* EXERCISE DESCRIPTION
Would you please retype, exactly, the lines of the listing below between the line with "left elbow: (202, 167)" and the line with "right wrist: (169, 165)", inclusive?

--- DATASET Enclosed Below ---

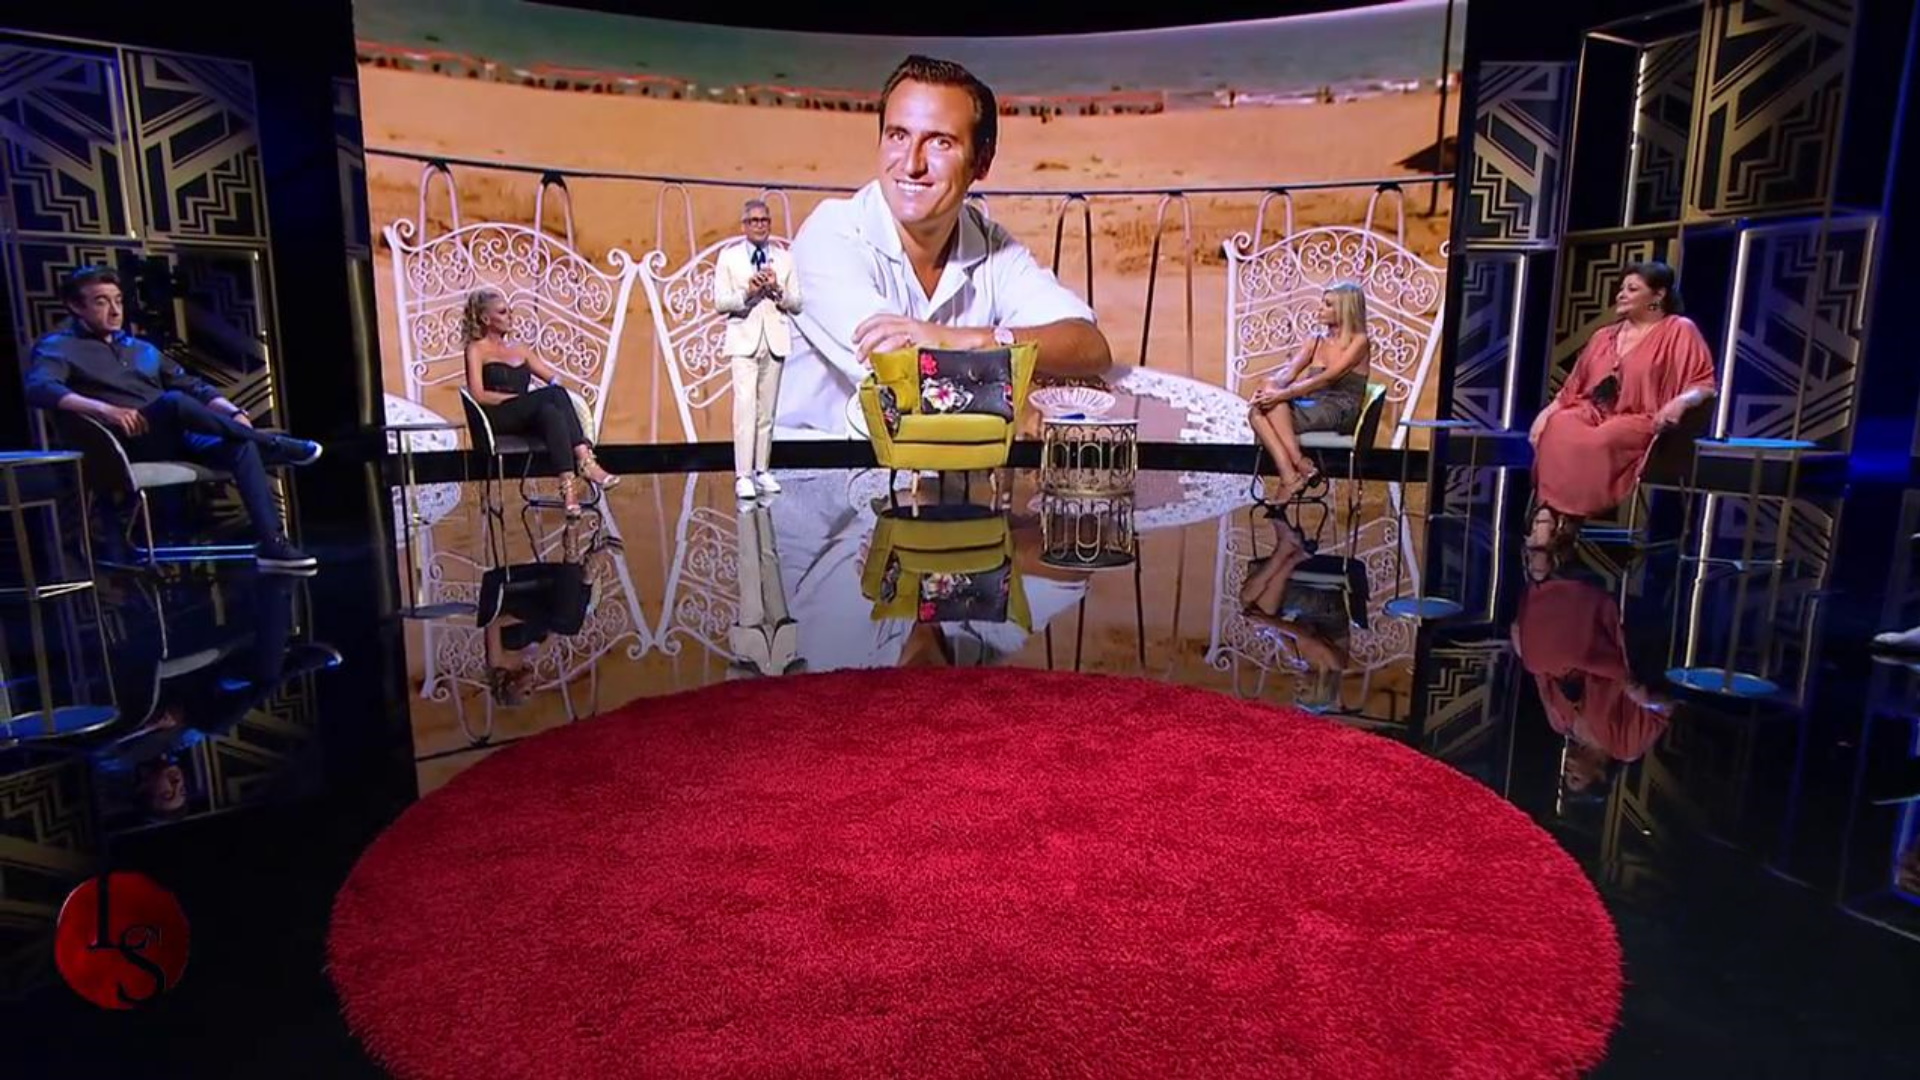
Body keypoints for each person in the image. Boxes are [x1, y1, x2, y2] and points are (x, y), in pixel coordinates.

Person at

--- End of Enclosed DATASET ---
--- DATASET Enclosed Below ---

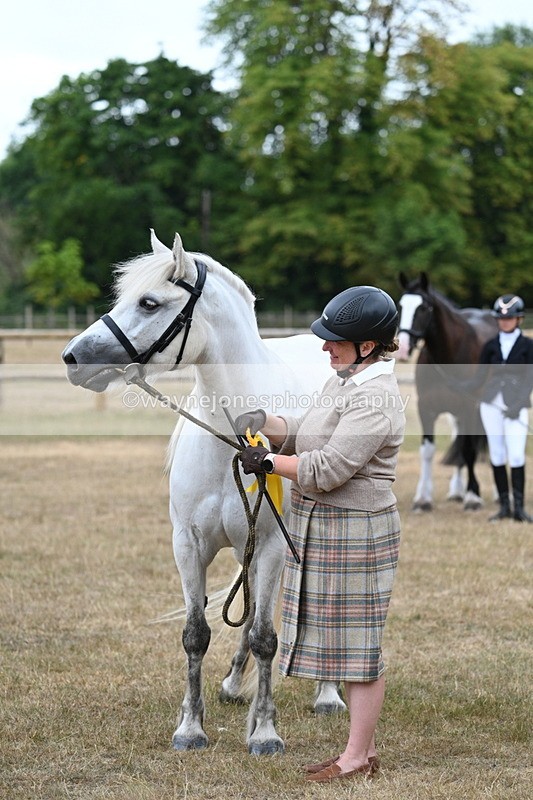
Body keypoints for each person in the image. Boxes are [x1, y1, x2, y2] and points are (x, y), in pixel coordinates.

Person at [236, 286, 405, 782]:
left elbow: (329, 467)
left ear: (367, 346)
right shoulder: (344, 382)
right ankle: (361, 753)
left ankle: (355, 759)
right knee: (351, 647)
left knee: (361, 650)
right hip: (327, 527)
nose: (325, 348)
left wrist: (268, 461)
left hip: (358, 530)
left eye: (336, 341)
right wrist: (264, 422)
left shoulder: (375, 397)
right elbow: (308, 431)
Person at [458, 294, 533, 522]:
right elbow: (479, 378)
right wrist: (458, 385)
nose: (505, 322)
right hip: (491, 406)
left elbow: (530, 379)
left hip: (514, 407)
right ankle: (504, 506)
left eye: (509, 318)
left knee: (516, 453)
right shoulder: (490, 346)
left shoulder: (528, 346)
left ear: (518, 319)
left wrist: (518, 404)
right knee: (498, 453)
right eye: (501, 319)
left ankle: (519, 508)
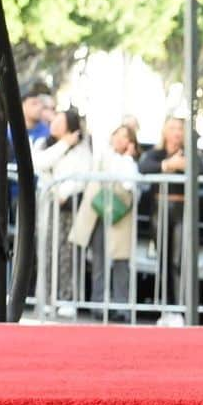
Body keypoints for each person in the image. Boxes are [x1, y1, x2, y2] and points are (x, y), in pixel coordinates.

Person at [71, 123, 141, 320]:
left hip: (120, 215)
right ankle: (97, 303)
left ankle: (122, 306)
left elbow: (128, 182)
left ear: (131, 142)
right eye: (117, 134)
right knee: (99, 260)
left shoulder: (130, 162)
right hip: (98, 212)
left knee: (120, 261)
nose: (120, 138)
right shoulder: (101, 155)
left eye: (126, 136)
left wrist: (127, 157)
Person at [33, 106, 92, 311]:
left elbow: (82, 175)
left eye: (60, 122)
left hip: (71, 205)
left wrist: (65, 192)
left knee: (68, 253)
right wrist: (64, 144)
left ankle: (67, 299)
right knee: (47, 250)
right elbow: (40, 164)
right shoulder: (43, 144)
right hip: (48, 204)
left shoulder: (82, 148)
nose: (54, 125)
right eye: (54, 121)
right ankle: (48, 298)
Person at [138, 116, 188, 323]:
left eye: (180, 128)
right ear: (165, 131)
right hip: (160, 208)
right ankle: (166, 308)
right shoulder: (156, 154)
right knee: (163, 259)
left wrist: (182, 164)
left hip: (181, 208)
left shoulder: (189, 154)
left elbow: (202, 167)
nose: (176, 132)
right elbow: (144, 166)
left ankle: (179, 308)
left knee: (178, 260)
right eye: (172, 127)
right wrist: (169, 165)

--- End of Enclosed DATASET ---

* EXPECTED ANSWER
left elbow: (202, 167)
nose: (176, 132)
right elbow: (144, 166)
left ankle: (179, 308)
left knee: (178, 260)
right eye: (172, 127)
right wrist: (169, 165)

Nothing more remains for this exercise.